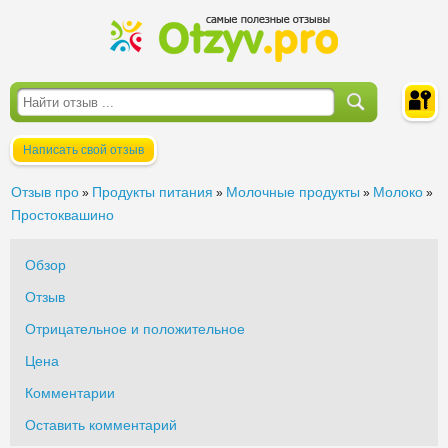
Написать свой отзыв
Войти
Отзыв про
Продукты питания
Молочные продукты
Молоко
»
»
»
»
Простоквашино
Обзор
Отзыв
Отрицательное и положительное
Цена
Комментарии
Оставить комментарий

◆ **Task to complete**
Exclude the images and copy every record above exactly.

◆ **Your solution**
Написать свой отзыв
Войти
Отзыв про
Продукты питания
Молочные продукты
Молоко
»
»
»
»
Простоквашино
Обзор
Отзыв
Отрицательное и положительное
Цена
Комментарии
Оставить комментарий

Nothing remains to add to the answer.